# EXERCISE BRIEF
Repeat precisely the span of lines below that opens with the line containing "0: (998, 259, 14.29)" and closes with the line containing "18: (379, 405, 9.58)", both included.

# GIVEN RECORDS
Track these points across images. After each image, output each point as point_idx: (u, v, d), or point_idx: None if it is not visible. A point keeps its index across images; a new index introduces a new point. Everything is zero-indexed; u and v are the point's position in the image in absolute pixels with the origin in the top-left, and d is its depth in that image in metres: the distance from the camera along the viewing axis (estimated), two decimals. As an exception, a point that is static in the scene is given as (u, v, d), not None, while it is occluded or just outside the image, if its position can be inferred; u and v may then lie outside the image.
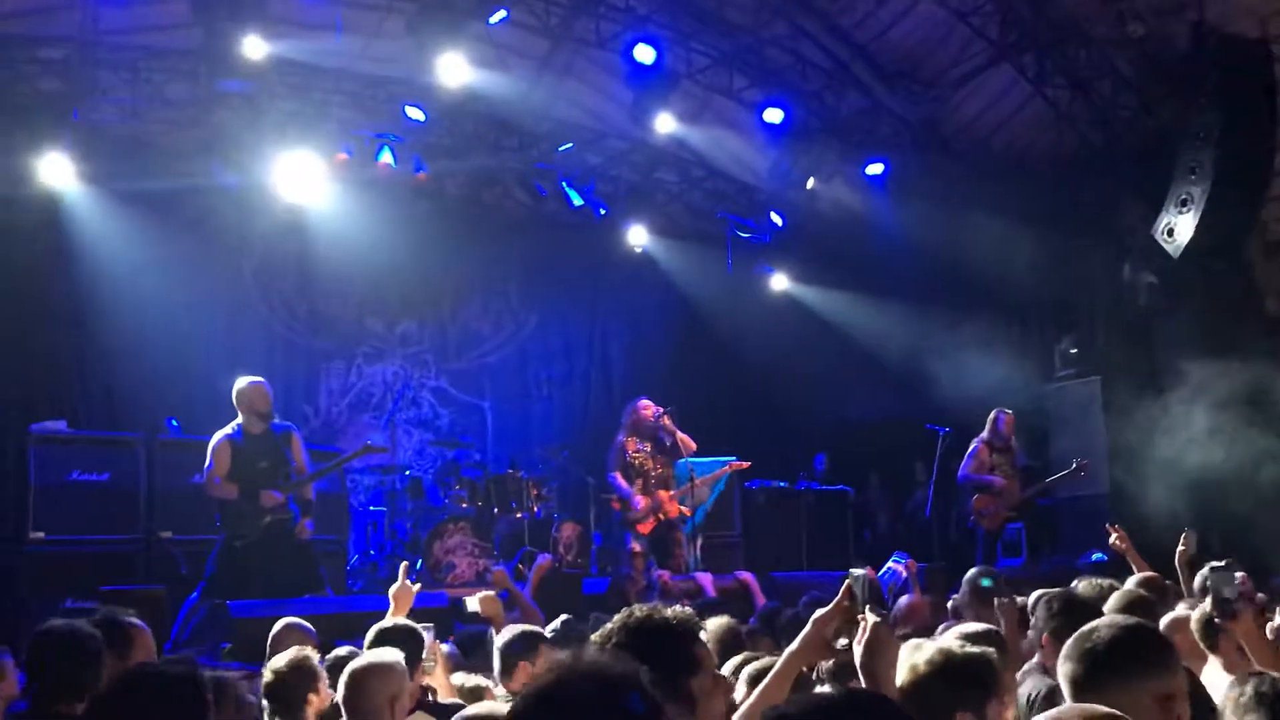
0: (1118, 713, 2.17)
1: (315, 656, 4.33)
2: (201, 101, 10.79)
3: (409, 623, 4.78)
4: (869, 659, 2.57)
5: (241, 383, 8.47)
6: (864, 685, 2.58)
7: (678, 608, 2.62)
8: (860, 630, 2.63)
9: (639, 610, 2.59)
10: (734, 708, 2.84)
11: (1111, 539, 7.04)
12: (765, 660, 3.33)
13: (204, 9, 8.91)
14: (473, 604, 5.58)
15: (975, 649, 2.90)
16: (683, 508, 9.87)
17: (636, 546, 9.56)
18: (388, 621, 4.77)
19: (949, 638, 3.11)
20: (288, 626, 5.43)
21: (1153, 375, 10.31)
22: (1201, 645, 4.12)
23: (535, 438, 13.61)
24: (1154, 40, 10.60)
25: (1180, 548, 6.66)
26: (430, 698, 4.53)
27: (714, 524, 11.35)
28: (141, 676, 2.92)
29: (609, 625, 2.57)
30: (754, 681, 2.97)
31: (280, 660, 4.25)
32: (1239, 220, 10.42)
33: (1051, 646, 3.67)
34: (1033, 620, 4.31)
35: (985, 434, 10.82)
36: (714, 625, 4.50)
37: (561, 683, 1.83)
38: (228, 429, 8.33)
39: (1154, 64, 10.86)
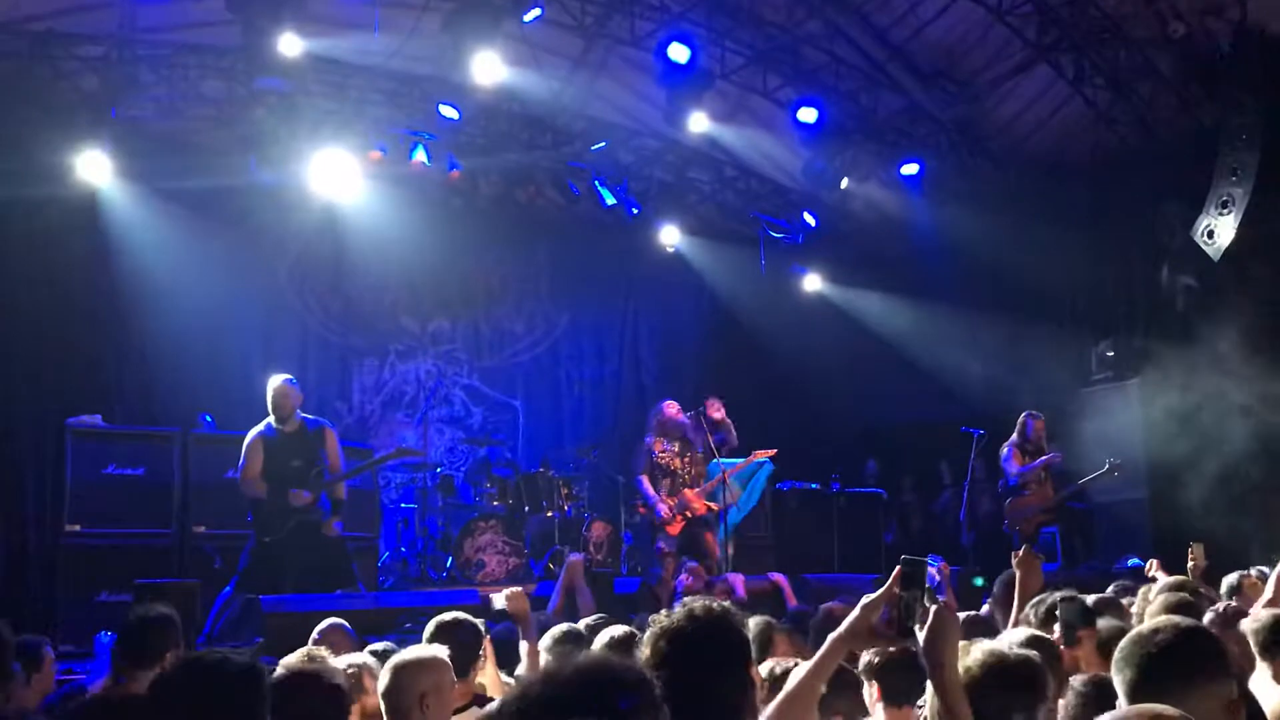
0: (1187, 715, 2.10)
1: (358, 661, 4.26)
2: (239, 99, 10.85)
3: (468, 617, 4.66)
4: (933, 645, 2.56)
5: (272, 381, 8.57)
6: (927, 672, 2.57)
7: (720, 601, 2.65)
8: (922, 617, 2.62)
9: (697, 603, 2.66)
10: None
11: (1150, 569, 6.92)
12: (789, 661, 3.34)
13: (241, 6, 8.93)
14: (499, 601, 5.54)
15: (1026, 652, 2.88)
16: (710, 504, 9.82)
17: (666, 548, 9.53)
18: (447, 616, 4.68)
19: (999, 642, 3.08)
20: (331, 627, 5.43)
21: (1191, 378, 10.16)
22: (1256, 653, 4.02)
23: (567, 437, 13.65)
24: (1195, 40, 10.45)
25: (1190, 562, 6.61)
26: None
27: (746, 525, 11.31)
28: (204, 664, 2.92)
29: (674, 619, 2.62)
30: (774, 680, 3.00)
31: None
32: (1280, 222, 10.28)
33: None
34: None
35: (1015, 438, 10.78)
36: (752, 623, 4.47)
37: (551, 681, 1.85)
38: (261, 426, 8.39)
39: (1195, 64, 10.71)
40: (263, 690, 2.93)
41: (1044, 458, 10.68)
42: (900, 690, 3.41)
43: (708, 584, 8.77)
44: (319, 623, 5.54)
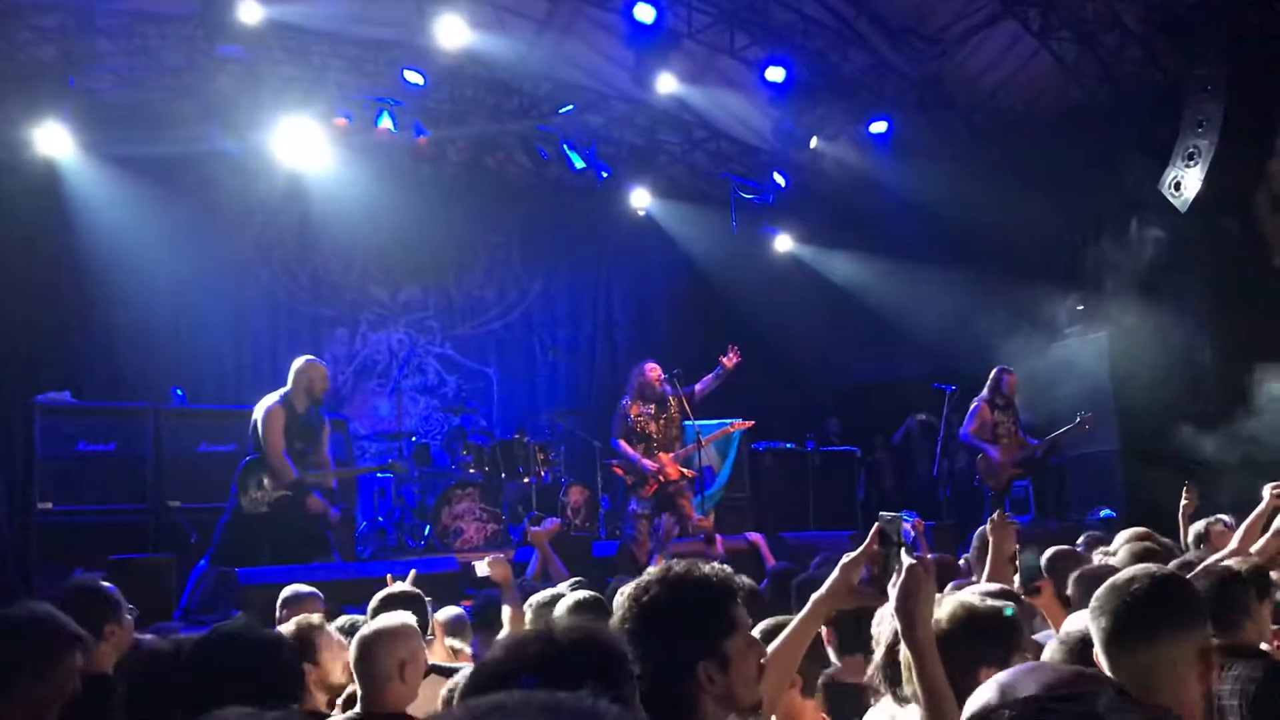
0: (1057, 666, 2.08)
1: (320, 623, 4.27)
2: (199, 67, 10.70)
3: (413, 589, 4.81)
4: (906, 601, 2.54)
5: (303, 361, 8.44)
6: (900, 628, 2.55)
7: (717, 565, 2.51)
8: (896, 573, 2.59)
9: (677, 565, 2.48)
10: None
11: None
12: (780, 618, 3.32)
13: (200, -27, 8.81)
14: (482, 568, 5.58)
15: (997, 603, 2.88)
16: (685, 470, 9.82)
17: (640, 510, 9.55)
18: (392, 588, 4.80)
19: (969, 594, 3.09)
20: (296, 593, 5.45)
21: (1160, 330, 10.24)
22: None
23: (542, 403, 13.64)
24: (1161, -9, 10.46)
25: (1184, 502, 6.65)
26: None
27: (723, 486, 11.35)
28: (231, 638, 2.88)
29: (644, 579, 2.46)
30: (767, 637, 2.94)
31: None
32: (1246, 174, 10.33)
33: None
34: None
35: (986, 393, 10.73)
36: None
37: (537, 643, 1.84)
38: (275, 396, 8.26)
39: (1161, 16, 10.71)
40: (297, 663, 2.91)
41: (987, 448, 10.56)
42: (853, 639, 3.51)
43: (709, 538, 8.83)
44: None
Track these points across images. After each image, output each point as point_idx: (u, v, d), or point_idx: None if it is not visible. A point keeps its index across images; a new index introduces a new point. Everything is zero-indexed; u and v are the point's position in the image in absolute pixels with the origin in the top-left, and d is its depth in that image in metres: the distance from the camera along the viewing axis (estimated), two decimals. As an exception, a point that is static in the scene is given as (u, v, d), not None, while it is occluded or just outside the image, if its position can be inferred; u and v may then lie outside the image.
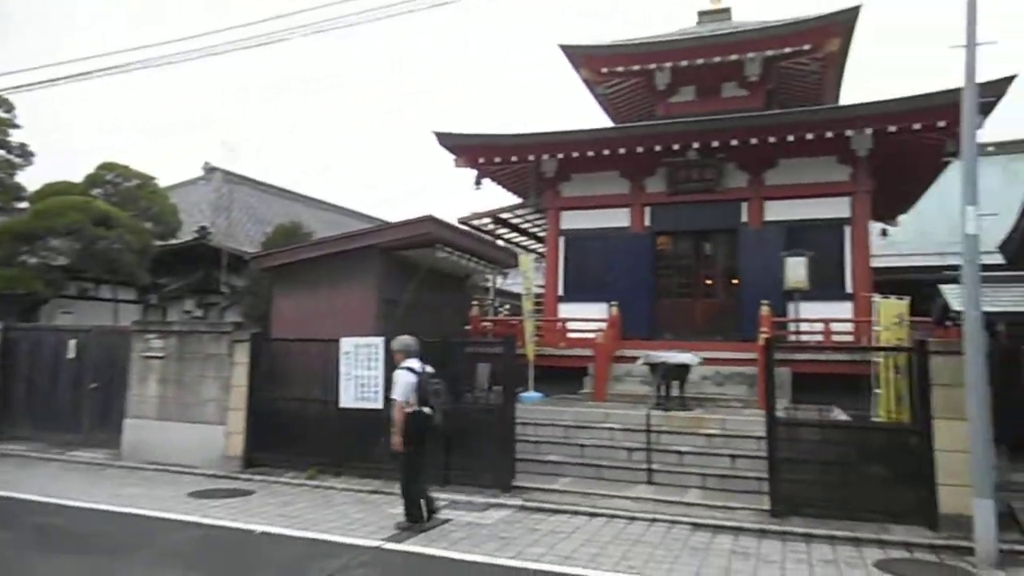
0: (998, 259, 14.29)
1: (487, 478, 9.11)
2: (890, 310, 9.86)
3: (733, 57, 14.42)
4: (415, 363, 7.45)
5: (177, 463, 10.43)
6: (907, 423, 7.76)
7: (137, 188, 15.61)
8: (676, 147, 13.32)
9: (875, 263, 15.30)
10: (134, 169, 16.06)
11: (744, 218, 14.16)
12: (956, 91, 11.54)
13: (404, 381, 7.26)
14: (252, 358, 10.45)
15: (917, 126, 11.76)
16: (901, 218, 18.84)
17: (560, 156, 14.55)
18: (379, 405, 9.58)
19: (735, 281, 14.29)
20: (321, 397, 9.93)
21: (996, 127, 14.95)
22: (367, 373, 9.79)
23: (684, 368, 11.21)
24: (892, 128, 12.08)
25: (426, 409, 7.23)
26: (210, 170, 22.30)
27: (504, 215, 16.97)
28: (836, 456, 7.88)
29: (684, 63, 14.87)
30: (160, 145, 53.12)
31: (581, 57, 14.96)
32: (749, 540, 7.15)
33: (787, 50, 14.19)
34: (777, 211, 13.97)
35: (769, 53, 14.37)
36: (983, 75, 7.63)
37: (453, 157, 14.54)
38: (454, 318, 13.62)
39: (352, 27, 10.37)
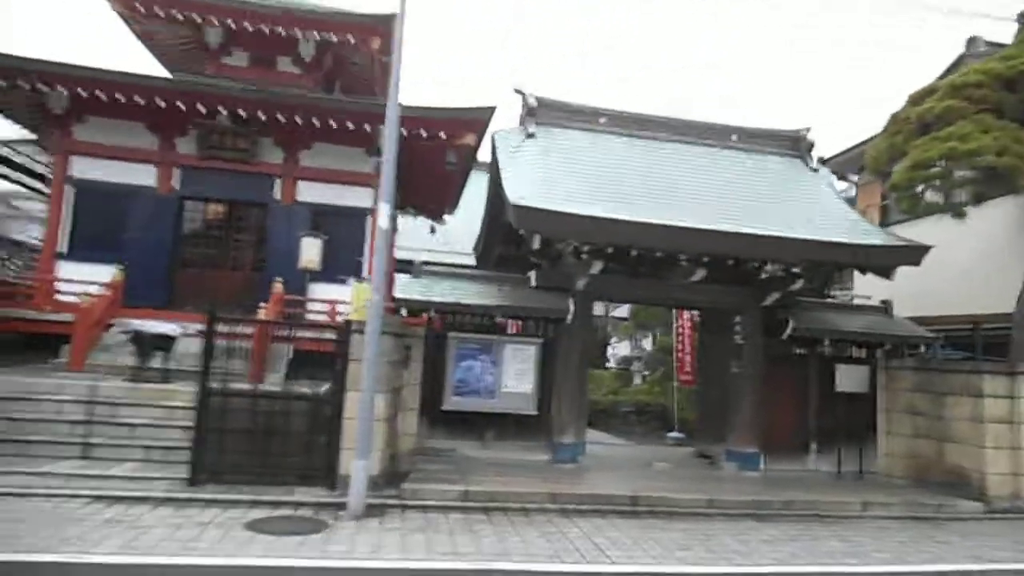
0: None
1: None
2: (362, 293, 10.78)
3: (282, 31, 14.38)
4: None
5: None
6: (326, 394, 8.46)
7: None
8: (204, 109, 12.71)
9: (423, 256, 16.94)
10: None
11: (277, 195, 14.19)
12: (454, 109, 13.36)
13: None
14: None
15: (424, 134, 13.13)
16: (450, 218, 21.07)
17: (66, 91, 12.73)
18: None
19: (263, 256, 14.25)
20: None
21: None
22: None
23: (168, 339, 10.70)
24: (404, 132, 13.28)
25: None
26: None
27: (-1, 150, 14.28)
28: (266, 425, 8.25)
29: (232, 24, 14.34)
30: None
31: (108, -14, 13.36)
32: (142, 508, 7.02)
33: (335, 38, 14.67)
34: (309, 192, 14.28)
35: (319, 36, 14.68)
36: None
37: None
38: None
39: None
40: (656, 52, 71.51)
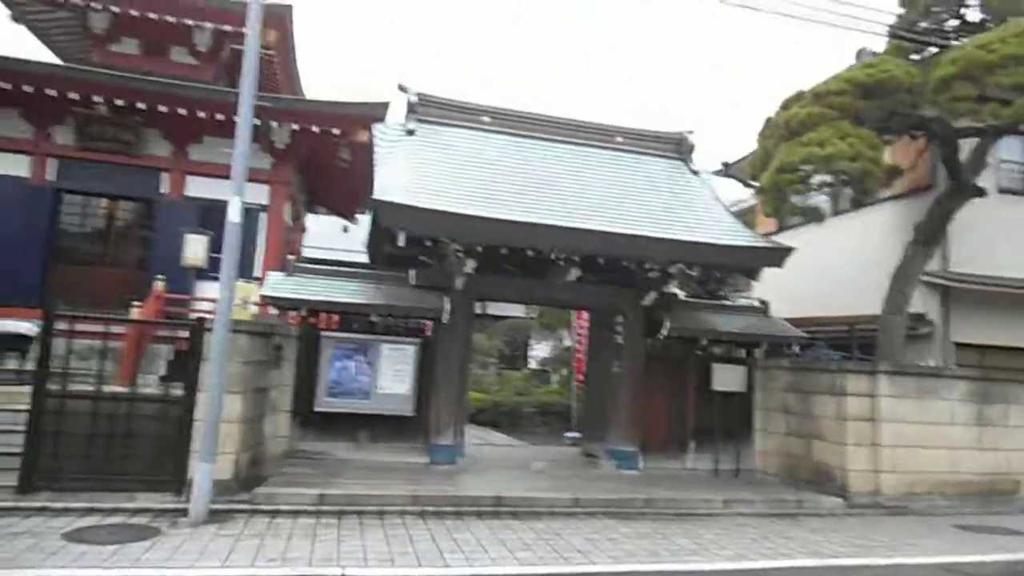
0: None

# RESULT OF THIS TASK
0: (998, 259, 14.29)
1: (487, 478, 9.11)
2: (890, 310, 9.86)
3: (733, 57, 14.42)
4: (415, 363, 7.45)
5: (177, 463, 10.43)
6: (907, 423, 7.76)
7: (137, 188, 15.61)
8: (676, 147, 13.32)
9: (875, 263, 15.30)
10: (134, 169, 16.06)
11: (744, 218, 14.16)
12: (956, 91, 11.54)
13: (404, 381, 7.26)
14: (252, 358, 10.45)
15: (917, 126, 11.76)
16: (901, 218, 18.84)
17: (560, 156, 14.55)
18: (379, 405, 9.58)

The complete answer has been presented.